経験的な滑り弱化摩擦を考慮した厚みのある断層帯での摩擦発熱:深部断層掘削での温度測定による滑りパラメータ推定への示唆
- Keywords:
- Heat conduction, Frictional heat, Temperature anomaly, Deep fault drilling, Analytical solution
地震時に開放される歪エネルギーは、一部は地震波として放出され、その他は断層における散逸として消費される。散逸の大部分は摩擦発熱となるため、発熱量は散逸過程および地震のエネルギーを理解する上で重要である。そのため、しばしば地震直後に断層掘削を実施し、断層近傍での温度異常から摩擦発熱の調査が試みられてきた。既存の掘削研究では、温度異常から発熱量を推定する際、均質な無限媒質中に平面熱源が瞬間的に貫入した問題の解析解(ソース解)が近似解として用いられている。しかし、天然断層は有限の厚みを持っており、滑りに伴ってその摩擦強度を時間変化させていく。地震時の典型的な滑り速度では、摩擦強度は滑り距離に対して指数関数的に減衰することが経験的に知られる。これらを考慮した問題の解析解(厚い解)とソース解との近似誤差について、定量的な評価はなされておらず、既存の掘削研究においてソース解を近似解として用いることの妥当性は不明であった。

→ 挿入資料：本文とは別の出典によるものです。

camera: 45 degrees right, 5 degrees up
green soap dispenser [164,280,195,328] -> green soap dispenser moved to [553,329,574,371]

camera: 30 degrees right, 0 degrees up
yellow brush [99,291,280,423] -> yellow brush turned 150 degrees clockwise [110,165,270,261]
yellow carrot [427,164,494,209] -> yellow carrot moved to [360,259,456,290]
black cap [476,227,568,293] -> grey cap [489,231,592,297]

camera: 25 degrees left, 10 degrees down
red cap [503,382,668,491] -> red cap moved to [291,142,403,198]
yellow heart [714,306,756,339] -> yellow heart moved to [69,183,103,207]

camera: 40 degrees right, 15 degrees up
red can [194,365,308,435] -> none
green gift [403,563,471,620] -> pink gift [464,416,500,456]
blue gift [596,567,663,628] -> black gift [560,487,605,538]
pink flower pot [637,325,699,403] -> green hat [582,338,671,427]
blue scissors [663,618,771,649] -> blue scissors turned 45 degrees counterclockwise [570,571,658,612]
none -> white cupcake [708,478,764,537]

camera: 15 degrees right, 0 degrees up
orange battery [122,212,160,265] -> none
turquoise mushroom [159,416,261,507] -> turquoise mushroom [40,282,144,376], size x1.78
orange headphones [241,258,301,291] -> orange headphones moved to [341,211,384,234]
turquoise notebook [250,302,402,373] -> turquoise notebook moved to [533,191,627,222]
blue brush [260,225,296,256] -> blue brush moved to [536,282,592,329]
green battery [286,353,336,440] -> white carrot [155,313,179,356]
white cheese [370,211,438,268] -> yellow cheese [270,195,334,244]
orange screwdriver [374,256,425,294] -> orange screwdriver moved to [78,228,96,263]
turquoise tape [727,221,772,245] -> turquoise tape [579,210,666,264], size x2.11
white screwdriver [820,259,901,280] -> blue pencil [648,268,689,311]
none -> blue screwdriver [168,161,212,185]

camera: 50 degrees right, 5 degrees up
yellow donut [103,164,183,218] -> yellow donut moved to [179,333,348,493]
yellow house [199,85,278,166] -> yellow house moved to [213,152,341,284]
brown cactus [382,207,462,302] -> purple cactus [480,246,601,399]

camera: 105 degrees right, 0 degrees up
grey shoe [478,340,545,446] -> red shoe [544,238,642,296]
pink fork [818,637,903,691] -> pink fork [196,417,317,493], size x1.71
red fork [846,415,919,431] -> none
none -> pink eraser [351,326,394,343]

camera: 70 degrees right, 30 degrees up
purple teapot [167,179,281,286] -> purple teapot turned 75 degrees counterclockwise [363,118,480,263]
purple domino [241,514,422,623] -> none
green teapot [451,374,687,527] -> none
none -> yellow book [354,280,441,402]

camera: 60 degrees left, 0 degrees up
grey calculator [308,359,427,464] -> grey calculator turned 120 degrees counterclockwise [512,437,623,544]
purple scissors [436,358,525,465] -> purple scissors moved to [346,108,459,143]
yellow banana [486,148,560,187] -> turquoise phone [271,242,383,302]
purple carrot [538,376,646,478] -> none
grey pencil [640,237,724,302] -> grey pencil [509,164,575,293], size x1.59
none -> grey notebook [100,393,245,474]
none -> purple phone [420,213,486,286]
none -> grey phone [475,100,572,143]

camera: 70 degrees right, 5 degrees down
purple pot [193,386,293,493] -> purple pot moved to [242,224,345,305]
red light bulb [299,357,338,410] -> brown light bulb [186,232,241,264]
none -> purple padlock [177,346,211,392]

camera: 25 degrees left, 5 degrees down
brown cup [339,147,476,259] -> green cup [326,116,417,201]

本研究では、経験的な滑り弱化を考慮した厚い解とソース解との比較から、既存の断層掘削で推定された滑りパラメータの妥当性を検討した。まずラプラス変換を用いて厚い解を導出し、先行研究の解析解および数値解と比較して解の妥当性を確認した。断層帯の厚みに対応する無次元量をゼロに近づけると、厚い解は平面断層が滑り弱化する問題の解析解(平面解)に漸近することがわかった。さらに滑り継続時間に対応する無次元量をゼロに近づけると、平面解はソース解で近似できることがわかった。既存の掘削研究での条件におけるそれぞれの近似誤差は1%未満であったことから、報告されている滑りパラメータは妥当であると判断される。また近似誤差が1%を超える場合、剪断帯が極端に厚いか温度測定範囲が極端に広い必要があるため、将来実施予定の掘削を含め、多くの断層掘削において、ソース解を用いて滑りパラメータを推定することは妥当であることが示唆された。